For the static case the desired loading can then be applied to the infinite plate, and its effect on the deflection and stresses at the midpoint of the N boundary segments computed. To satisfy the boundary conditions of elementary plate theory, a concentrated force and moment are applied at the midpoint of each boundary segment. The magnitudes of these N equivalent forces and moments are determined by specifying that their combined effects, together with the applied loading, satisfy the boundary conditions at the N boundary points. This yields a set of 2N simultaneous equations whose solution constitutes the solution to the problem.

A similar approach can be utilized for the vibrating plate. For the dynamic case the applied loading is assumed as zero, and a harmonically varying force and moment placed at the midpoint of each of the N boundary segments. The magnitudes of the N harmonically varying forces and moments are determined by specifying that their combined effects satisfy the boundary conditions at the N boundary points. This, coupled with the assumption of homogeneous boundary conditions, yields a set of 2N homogeneous equations. The frequency equation follows by setting the determinant of the coefficients equal to zero. The above approach to the solution of boundary value problems is formally known as the Reflection Method.

Application of the Reflection Method to the static plate was previously accomplished by placing the equivalent forces and moments in the infinite plate at a finite distance from the midpoint of each boundary segment. This finite distance was called a retracted distance, and the curve along which the equivalent forces and moments were applied, a retracted boundary. In this investigation, the magnitude of the retracted distance was found to influence the condition of the coefficient matrix, while the solution remained relatively independent.

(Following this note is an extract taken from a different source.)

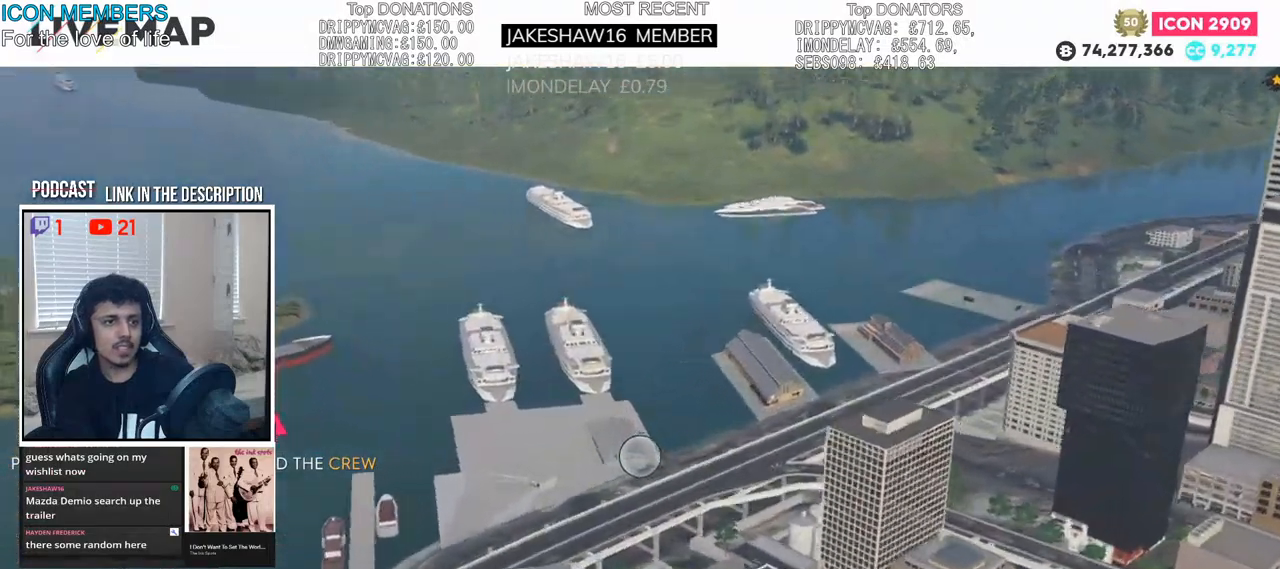
{"buttons": ["R2"], "left_stick": "center", "right_stick": "center", "events": [[133, "left_stick", "center"]]}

The static response of plates by the Reflection Method as presented here applies the equivalent forces and moments directly to the boundary of the plate. This was found to impressively improve the condition of the coefficient matrix and reduce the number of significant figures necessary to obtain a numerical solution. With no increase in the number of boundary points, results were obtained comparable to those utilizing a retracted distance. The equations enabling the forces and moments to be applied directly to the boundary are developed and several examples presented.

Application of the Reflection Method to the problem of determining natural frequencies is first illustrated for beams and then extended to plates. In each case the necessary equations are developed and sample problems presented.